What is being asked:
Isolate every line in the records below with "linejoin" in it.

Saved data entries
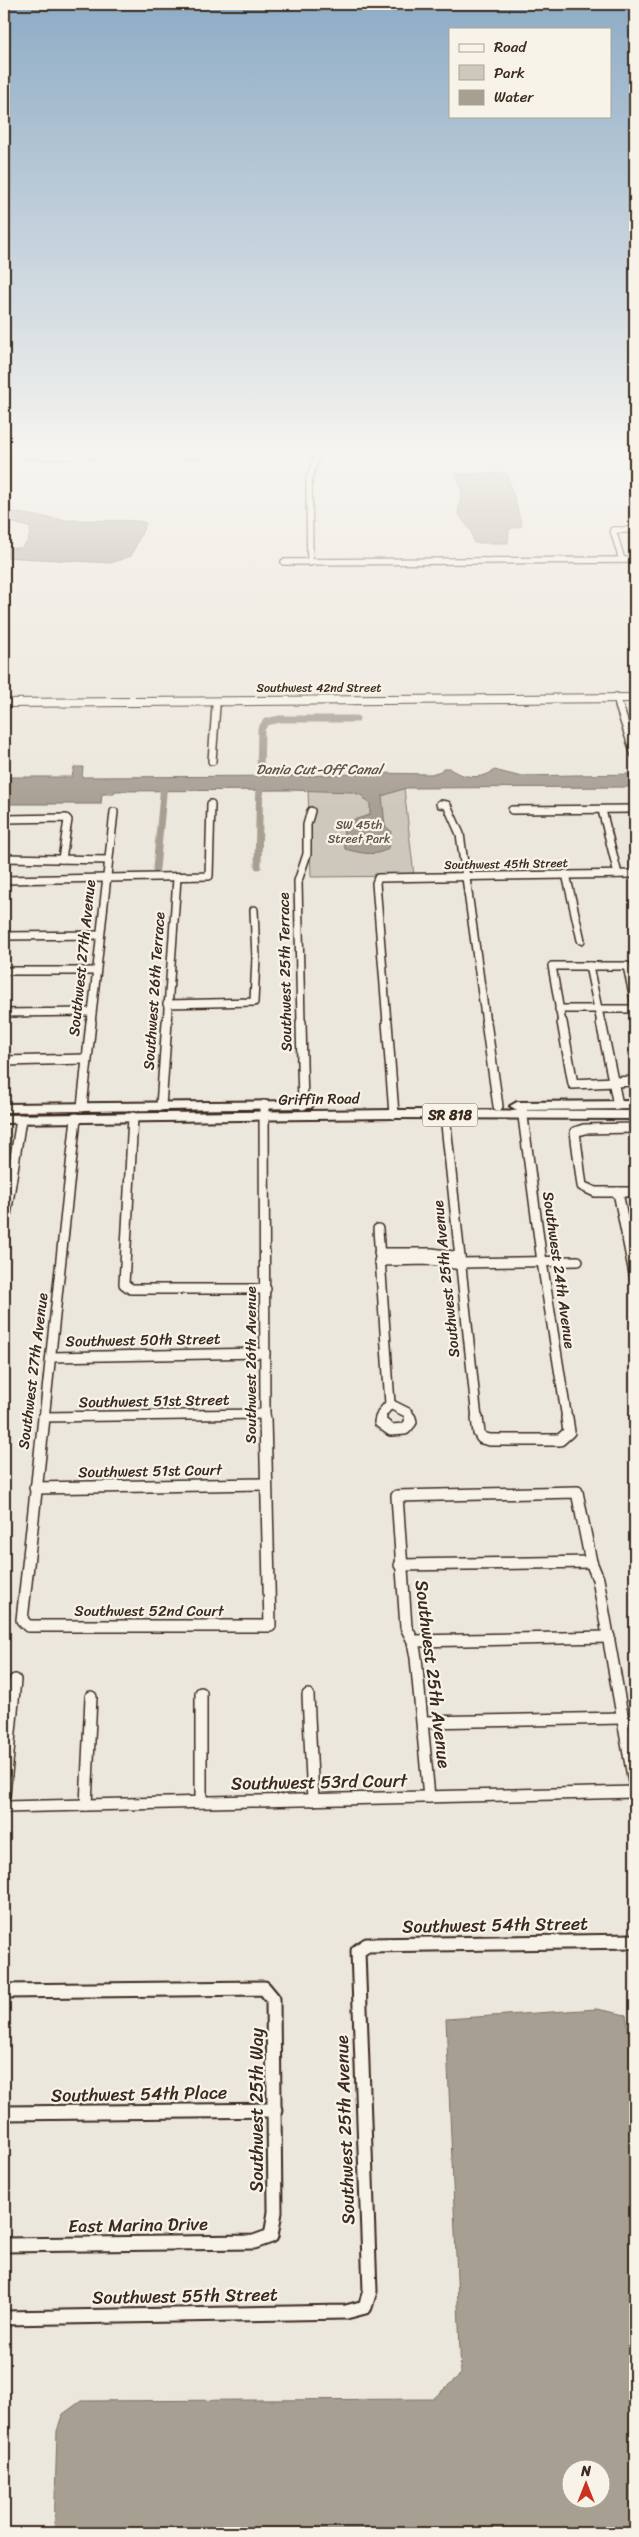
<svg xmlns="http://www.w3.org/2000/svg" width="639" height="2537" font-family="Sriracha,sans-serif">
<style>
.green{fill:#cec8bc;stroke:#84796d}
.water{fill:#a89f93;stroke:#7c7064;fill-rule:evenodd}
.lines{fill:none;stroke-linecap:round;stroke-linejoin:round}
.canal{stroke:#a89f93;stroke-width:7}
.street-far4-casing{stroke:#3b2a1e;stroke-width:8}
.street-far3-casing{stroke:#3b2a1e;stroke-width:10}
.street-far2-casing{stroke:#3b2a1e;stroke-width:12}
.street-far1-casing{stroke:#3b2a1e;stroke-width:14}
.street-casing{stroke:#3b2a1e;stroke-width:17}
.secondary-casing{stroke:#3b2a1e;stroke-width:10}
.primary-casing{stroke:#3b2a1e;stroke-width:4}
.street-far4{stroke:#f7f3e8;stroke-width:5.5}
.street-far3{stroke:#f7f3e8;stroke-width:7}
.street-far2{stroke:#f7f3e8;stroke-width:9}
.street-far1{stroke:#f7f3e8;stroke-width:11}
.street{stroke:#f7f3e8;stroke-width:13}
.secondary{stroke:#f7f3e8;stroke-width:8}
.primary{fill:#f7f3e8;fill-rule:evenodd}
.labels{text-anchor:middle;stroke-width:4.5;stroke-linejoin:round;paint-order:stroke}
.far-street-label{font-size:12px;fill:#3b2a1e;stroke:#f7f3e8}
.far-park-label{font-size:12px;fill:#605246;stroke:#f7f3e8}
.far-water-label{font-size:14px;font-style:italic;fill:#615347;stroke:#f7f3e8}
.shield{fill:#f7f3e8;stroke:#73665b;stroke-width:1}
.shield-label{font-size:14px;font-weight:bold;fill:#3b2a1e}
.street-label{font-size:15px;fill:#3b2a1e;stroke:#f7f3e8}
.near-street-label{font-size:18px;fill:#3b2a1e;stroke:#f7f3e8}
</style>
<rect width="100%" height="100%" fill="#ece7dc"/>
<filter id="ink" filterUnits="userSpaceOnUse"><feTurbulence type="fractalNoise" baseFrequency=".02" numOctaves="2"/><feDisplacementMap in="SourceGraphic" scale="10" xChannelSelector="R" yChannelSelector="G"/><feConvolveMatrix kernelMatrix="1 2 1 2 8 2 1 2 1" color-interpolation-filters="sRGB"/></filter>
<g filter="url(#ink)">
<path class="green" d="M404,788L414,876L311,877L308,789Z"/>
<g class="water">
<path d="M507,473L522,526L509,529L508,543H474L471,531L458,513L462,490L456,474Z"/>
<path d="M4,511L64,520L139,521L146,523L131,556L111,563L4,557V548H21L28,541L31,528L4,520Z"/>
<path d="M74,767H83L82,777L308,776L375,773L431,774L441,771L443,768H449C461,778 483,780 494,770L518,776L635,774V787L406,788L382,796L385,826L391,831L388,848C377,858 357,852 345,849L343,823L370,815V804L361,795L352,792L290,790L115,791L114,794H102L101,804H4V777H72Z"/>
<path d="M597,2009L626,2015L635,2075V2533H54L57,2431L63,2414L81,2401L433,2399L461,2374L446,2019ZM572,2470H602V2500H572Z"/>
</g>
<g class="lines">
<g class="canal">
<path d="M258,866L261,729L266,722L280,719H356"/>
<path d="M156,869L164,784"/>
</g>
<g class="street-far4-casing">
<g id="street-far4">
<path d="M622,560L613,530H635"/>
<path d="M284,562L635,560"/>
<path d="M310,563L309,480L317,454"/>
<path d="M616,696L619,707"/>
<path d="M216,707V702"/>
</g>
</g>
<g class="street-far3-casing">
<g id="street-far3">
<path d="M619,706L635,755"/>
<path d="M212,761L216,706"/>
<path d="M440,804L447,805L460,834L486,1023"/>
<path d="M512,810L635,809"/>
<path d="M602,810L618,874"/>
<path d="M4,819L66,818L68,820L62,859"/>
<path d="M4,858L108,860"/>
<path d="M4,874L6,859"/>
<path d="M566,874L581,940"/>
<path d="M4,880L209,876L211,804"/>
<path d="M4,936L100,935"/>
<path d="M589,966L601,1023"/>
<path d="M4,971H96"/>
<path d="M167,1004L254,1002L256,958L254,910"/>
<path d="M559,1009H635"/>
<path d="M4,1013L91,1012"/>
<path d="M91,1023L114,812"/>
<path d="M167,1023L177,878"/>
<path d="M301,1023L298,881L307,854V825L311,811"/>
<path d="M387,1023L376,883L378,878L635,874"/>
<path d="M562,1023L552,966H627L635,1004"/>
</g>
</g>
<g class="street-far2-casing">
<g id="street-far2">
<path d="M301,1022L303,1105"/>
<path d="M387,1022L394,1114"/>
<path d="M486,1022L498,1106"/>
<path d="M562,1022L573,1084L635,1081"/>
<path d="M601,1022L618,1105"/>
<path d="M4,1061L86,1059"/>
<path d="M264,1105L265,1419"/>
<path d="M161,1106L167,1022"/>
<path d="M82,1107L91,1022"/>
<path d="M522,1109L542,1262L567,1419"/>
<path d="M445,1115L477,1419"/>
<path d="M133,1117L124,1284L131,1289H266"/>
<path d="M635,1128L584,1129L575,1132L582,1186L595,1192H635"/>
<path d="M618,1192L635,1279"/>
<path d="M4,1228L21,1119"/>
<path d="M378,1229L390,1404"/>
<path d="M379,1253H432L460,1257"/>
<path d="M379,1261L431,1260L461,1265"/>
<path d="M461,1263L578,1261"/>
<path d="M51,1357L265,1353"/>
<path d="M390,1404L408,1413L410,1419"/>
<path d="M43,1417L265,1414"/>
<path d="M44,1419L76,1118"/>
<path d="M381,1419L382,1413L390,1404"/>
</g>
</g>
<g class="street-far1-casing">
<g id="street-far1">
<path d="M44,1418L22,1620L28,1626H270L265,1418"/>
<path d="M381,1418L380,1422L391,1430L405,1429L411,1422L410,1418"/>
<path d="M477,1418L479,1433L482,1438L490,1440H560L569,1432L567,1418"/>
<path d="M35,1488L265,1484"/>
<path d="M400,1565L591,1562"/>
<path d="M413,1641L609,1637"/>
<path d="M201,1693V1802"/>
<path d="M308,1695L313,1800"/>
<path d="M423,1722L622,1718"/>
<path d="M4,1795L15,1680"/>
<path d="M429,1797L416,1658L413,1641L406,1627L397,1496L577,1492L591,1562L598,1579L635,1788"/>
<path d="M86,1805L91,1697"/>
<path d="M4,1807L635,1792"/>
</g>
</g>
<g class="street-casing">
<g id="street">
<path d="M4,1991L264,1988L273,1999L275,2212L271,2236L254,2242L4,2245"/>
<path d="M4,2113L275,2110"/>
<path d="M4,2318L346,2312L365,2307L370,2291L358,1951L367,1945L635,1941"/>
</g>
</g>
<g class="secondary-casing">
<g id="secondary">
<path d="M4,455L199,454"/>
<path d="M4,703L635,698"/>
</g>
</g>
<g class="primary-casing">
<g id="primary">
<path d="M306,1101L313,1105L311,1108L4,1112V1104Z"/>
<path d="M635,1101V1109L517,1110L510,1106L517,1102Z"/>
<path d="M394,1110L635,1111V1119L394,1118L4,1123V1115Z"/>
</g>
</g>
<use href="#street-far4" class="street-far4"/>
<use href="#street-far3" class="street-far3"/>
<use href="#street-far2" class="street-far2"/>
<use href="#street-far1" class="street-far1"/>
<use href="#street" class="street"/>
<use href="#secondary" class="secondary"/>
<use href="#primary" class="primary"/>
</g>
</g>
<linearGradient id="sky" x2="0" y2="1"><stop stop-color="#8eacc6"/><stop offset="0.56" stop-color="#f6f4ef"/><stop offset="1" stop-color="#f6f4ef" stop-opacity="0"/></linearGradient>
<rect width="639" height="809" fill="url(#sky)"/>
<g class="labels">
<g class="far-street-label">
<text x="319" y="692">Southwest 42nd Street</text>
<text transform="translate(506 864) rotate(-1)" y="4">Southwest 45th Street</text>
</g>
<g class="far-park-label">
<text x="359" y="829">SW 45th<tspan x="359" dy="14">Street Park</tspan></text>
</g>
<g class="far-water-label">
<text x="319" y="774">Dania Cut-Off Canal</text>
</g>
<rect class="shield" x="422.5" y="1103.5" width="55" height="23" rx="4"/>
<g class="shield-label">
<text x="450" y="1120">SR 818</text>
</g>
<g class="street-label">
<text transform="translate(82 958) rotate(-84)" y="5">Southwest 27th Avenue</text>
<text transform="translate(285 972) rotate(-91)" y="5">Southwest 25th Terrace</text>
<text transform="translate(154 991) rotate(-86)" y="5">Southwest 26th Terrace</text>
<text transform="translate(319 1099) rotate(-1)" y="5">Griffin Road</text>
<text transform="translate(559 1270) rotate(82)" y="5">Southwest 24th Avenue</text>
<text transform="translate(446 1279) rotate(-96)" y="5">Southwest 25th Avenue</text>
<text transform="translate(143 1340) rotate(-1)" y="5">Southwest 50th Street</text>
<text transform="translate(251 1365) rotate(-90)" y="5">Southwest 26th Avenue</text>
<text transform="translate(33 1371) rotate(-83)" y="5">Southwest 27th Avenue</text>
<text transform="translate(154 1401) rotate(-1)" y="5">Southwest 51st Street</text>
<text transform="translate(150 1471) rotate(-1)" y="5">Southwest 51st Court</text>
<text x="149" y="1616">Southwest 52nd Court</text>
</g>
<g class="near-street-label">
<text transform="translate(433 1674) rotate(83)" y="6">Southwest 25th Avenue</text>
<text transform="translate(319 1782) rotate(-1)" y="6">Southwest 53rd Court</text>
<text transform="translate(495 1925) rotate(-1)" y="6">Southwest 54th Street</text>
<text transform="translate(139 2094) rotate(-1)" y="6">Southwest 54th Place</text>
<text transform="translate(257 2110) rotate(-90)" y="6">Southwest 25th Way</text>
<text transform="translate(345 2130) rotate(-92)" y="6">Southwest 25th Avenue</text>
<text transform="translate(138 2225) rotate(-1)" y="6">East Marina Drive</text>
<text transform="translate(185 2296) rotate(-1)" y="6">Southwest 55th Street</text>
</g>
</g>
<rect width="639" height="2537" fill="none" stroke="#f7f3e8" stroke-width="20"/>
<rect x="10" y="10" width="619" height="2517" fill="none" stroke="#3b2a1e" stroke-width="2" filter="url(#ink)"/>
<rect x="449" y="28" width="162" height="90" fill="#f7f3e8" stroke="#aca397"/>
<rect x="459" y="44" width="25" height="8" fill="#f7f3e8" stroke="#aca397"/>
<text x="494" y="52" font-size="15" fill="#3b2a1e">Road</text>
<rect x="459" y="65" width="25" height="15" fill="#cec8bc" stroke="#aca397"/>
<text x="494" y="78" font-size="15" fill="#3b2a1e">Park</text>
<rect x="459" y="90" width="25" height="15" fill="#a89f93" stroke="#aca397"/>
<text x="494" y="102" font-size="15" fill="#3b2a1e">Water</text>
<g transform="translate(586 2484)"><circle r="24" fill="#f7f3e8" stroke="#aca397"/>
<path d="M0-4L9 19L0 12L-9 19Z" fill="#c8321e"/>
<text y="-8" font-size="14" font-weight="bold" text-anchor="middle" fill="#3b2a1e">N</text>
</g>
</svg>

Output below:
.lines{fill:none;stroke-linecap:round;stroke-linejoin:round}
.labels{text-anchor:middle;stroke-width:4.5;stroke-linejoin:round;paint-order:stroke}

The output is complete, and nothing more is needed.